SOURCE EXCERPT:
----------------

Scala streaming example

package com.pygmalios.reactiveinflux.spark.examples

import com.pygmalios.reactiveinflux._
import com.pygmalios.reactiveinflux.spark._
import org.apache.spark.SparkConf
import org.apache.spark.rdd.RDD
import org.apache.spark.streaming.dstream.DStream
import org.apache.spark.streaming.{Seconds, StreamingContext}
import org.joda.time.DateTime

import scala.concurrent.duration._

/**
  * This example requires that:
  * 1. There exists "application.conf" resource containing Influx URL and other settings.
  * 2. "Example" database exists in Influx.
  */
object StreamingExample extends App {
  val conf = new SparkConf()
    .setMaster("local[*]")
    .setAppName("Example")
  val ssc = new StreamingContext(conf, Seconds(1))

  val point1 = Point(
    time        = DateTime.now(),
    measurement = "measurement1",
    tags        = Map(
      "tagKey1" -> "tagValue1",
      "tagKey2" -> "tagValue2"),
    fields      = Map(
      "fieldKey1" -> "fieldValue1",
      "fieldKey2" -> 10.7)
  )

  // Provide settings for reactiveinflux
  implicit val params = ReactiveInfluxDbName("example")
  implicit val awaitAtMost = 1.second

  // Create DStream of Influx points
  val queue = new scala.collection.mutable.Queue[RDD[Point]]
  val queueStream: DStream[Point] = ssc.queueStream(queue)

  // Add single RDD with a single Influx point to the DStream
  queue.enqueue(ssc.sparkContext.parallelize(Seq(point1)))

  // Save DStream to Influx
  queueStream.saveToInflux()

  // Start Spark streaming
  ssc.start()
  ssc.awaitTermination()
}

Java example

package com.pygmalios.reactiveinflux.spark.examples;

import com.pygmalios.reactiveinflux.jawa.*;
import com.pygmalios.reactiveinflux.spark.jawa.SparkInflux;
import org.apache.spark.SparkConf;
import org.apache.spark.api.java.JavaRDD;
import org.apache.spark.api.java.JavaSparkContext;
import org.joda.time.DateTime;

import java.util.Collections;
import java.util.HashMap;
import java.util.Map;

/**
 * This example requires that:
 * 1. There exists "application.conf" resource containing Influx URL and other settings.

----------------

DATASET EXTRACT:

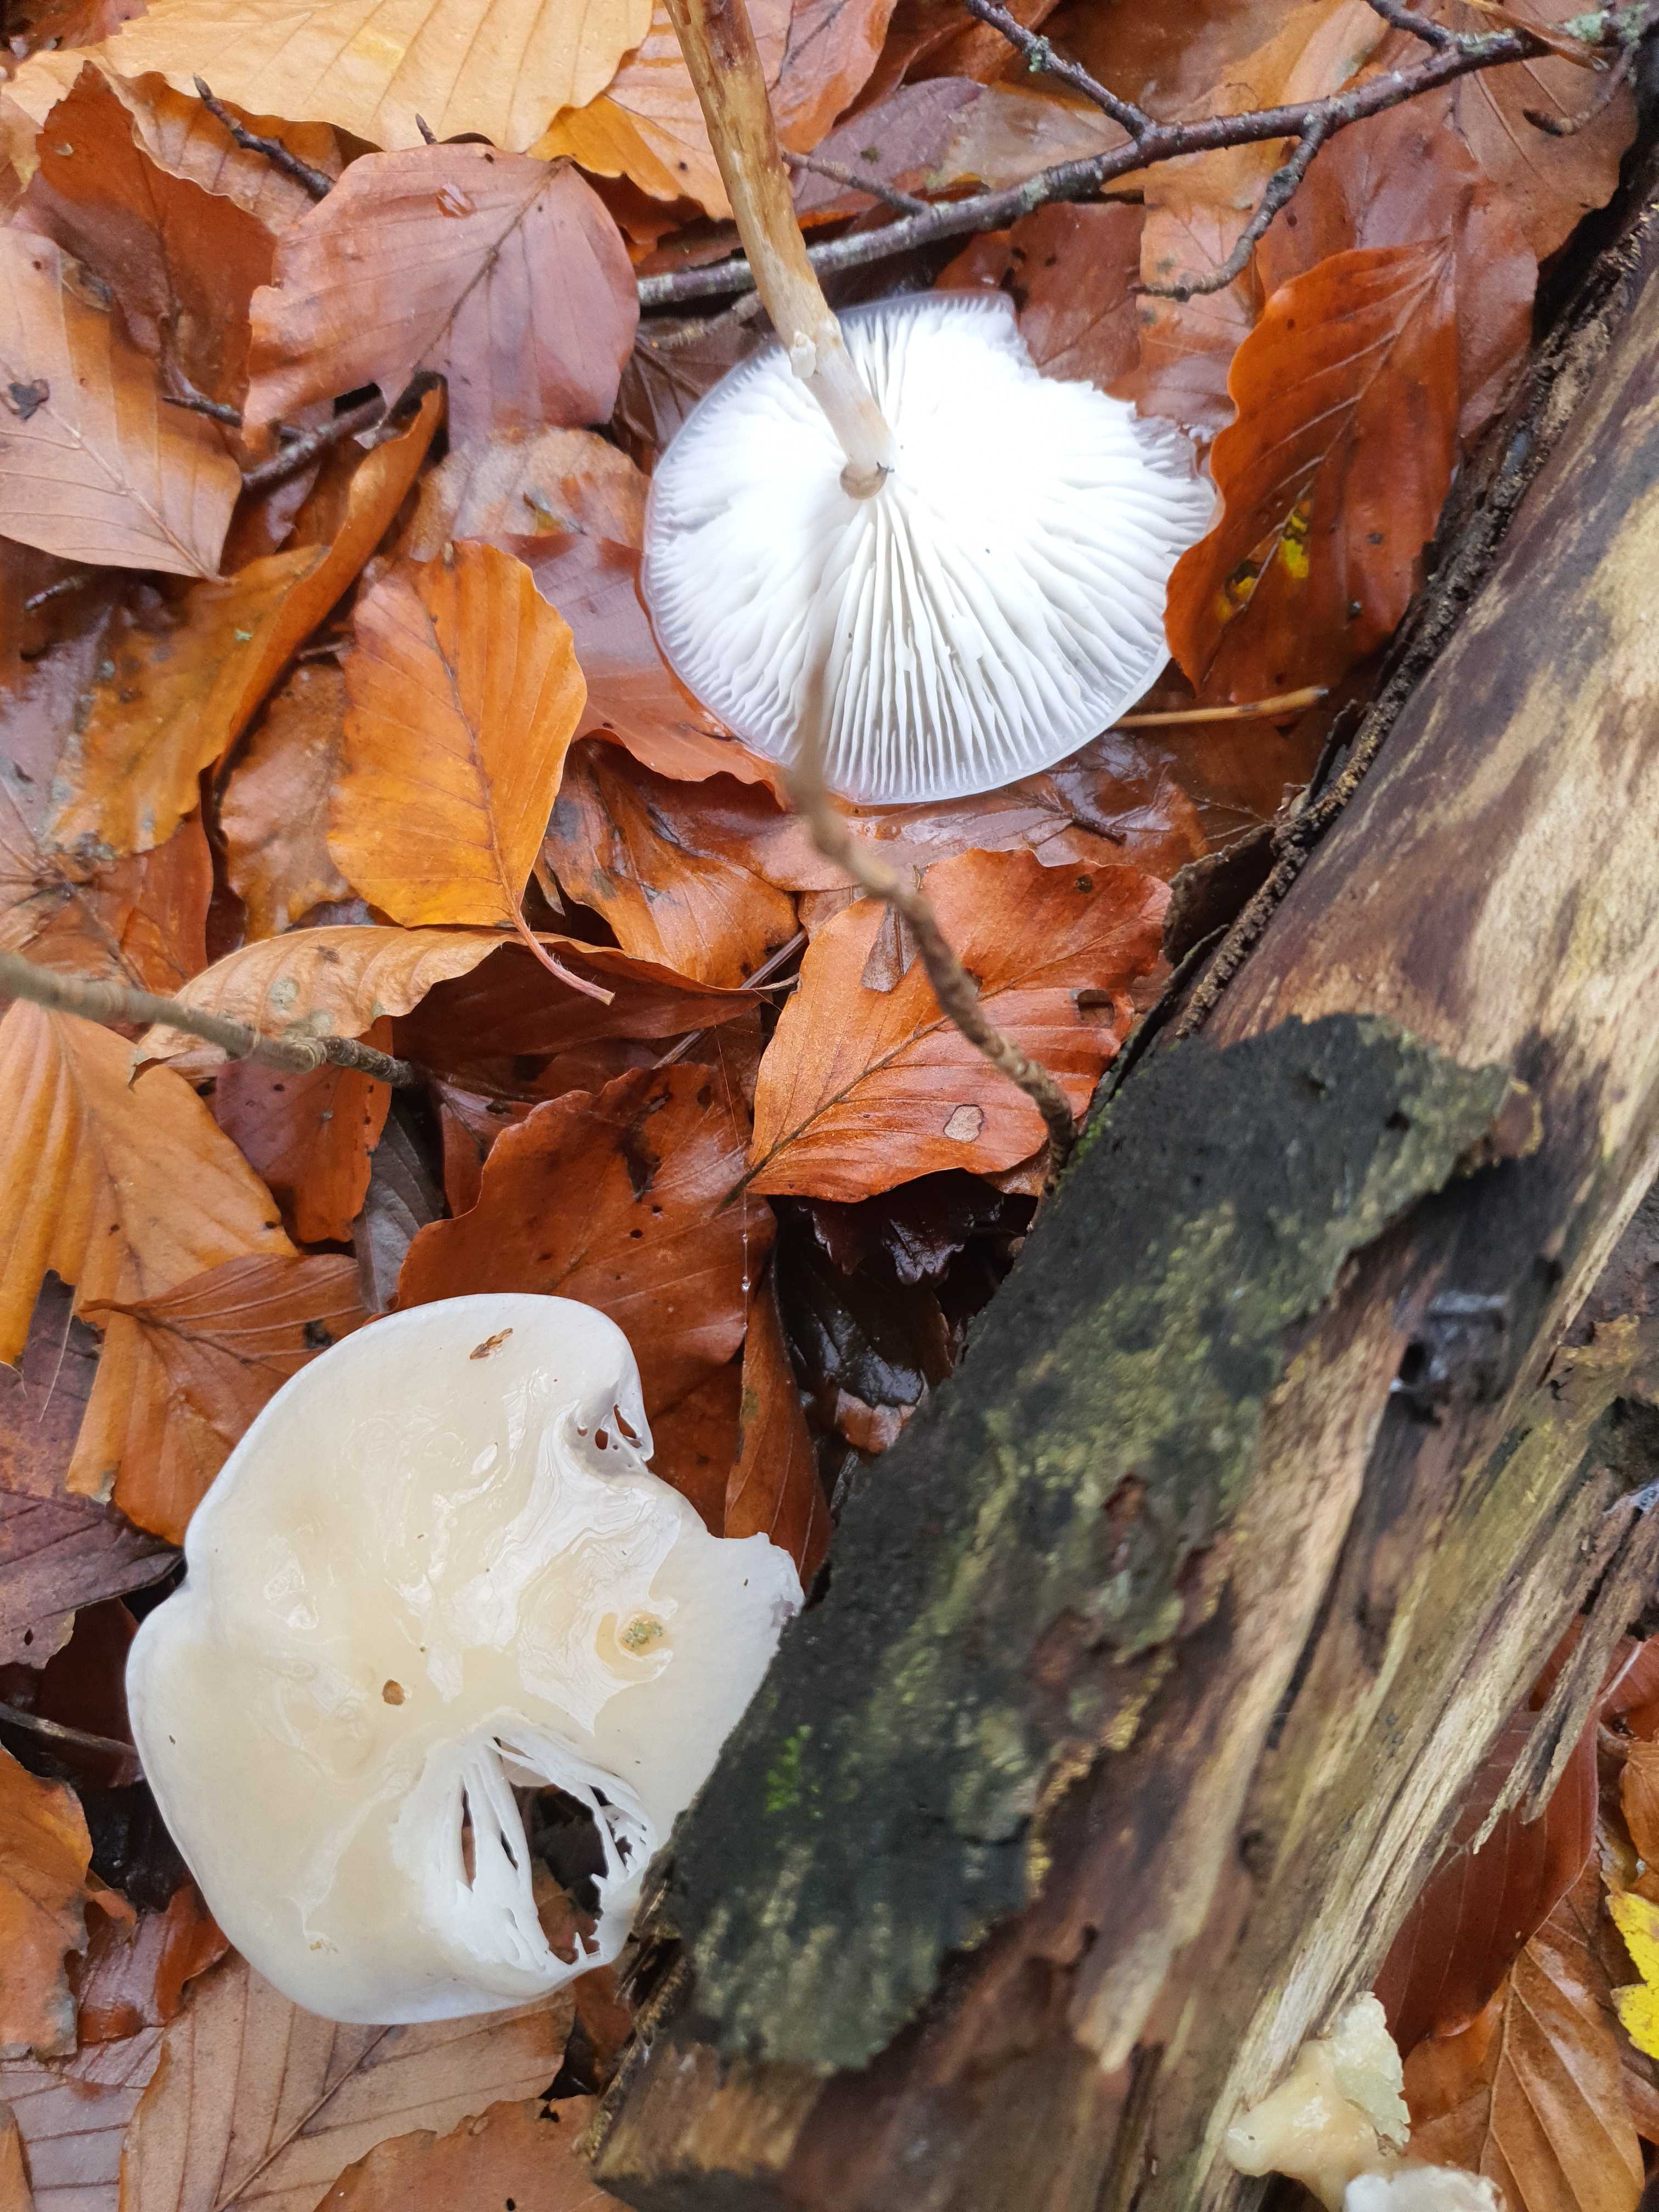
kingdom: Fungi
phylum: Basidiomycota
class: Agaricomycetes
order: Agaricales
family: Physalacriaceae
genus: Mucidula
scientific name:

----------------

PROBLEMS TO SOLVE:
**1)** Put this comment from the reactiveinflux code into Spanish: "Add single RDD with a single Influx point to the DStream"
**2)** Carry on the reactiveinflux code from the point where it stops.
The rows have nothing to do with the reactiveinflux code.

TASK-BY-TASK RESULTS:
**1)** Agregar un único RDD con un único punto de Influx al DStream

**2)**
 * 2. "Example" database exists in Influx.
 */
public class JavaExample {
    public static void main(String[] args) {
        // Initialize Spark
        SparkConf conf = new SparkConf()
            .setMaster("local[*]")
            .setAppName("Example");
        JavaSparkContext sc = new JavaSparkContext(conf);

        // Initialize SparkInflux instance
        SparkInflux sparkInflux = new SparkInflux("example", 1000);

        // Define tags for the point
        Map<String, String> tags = new HashMap<>();
        tags.put("t1", "A");
        tags.put("t2", "B");

        // Define fields for the point
        Map<String, Object> fields = new HashMap<>();
        fields.put("f1", 10.3);
        fields.put("f2", "x");
        fields.put("f3", -1);
        fields.put("f4", true);

        // Write a single point to "measurement1"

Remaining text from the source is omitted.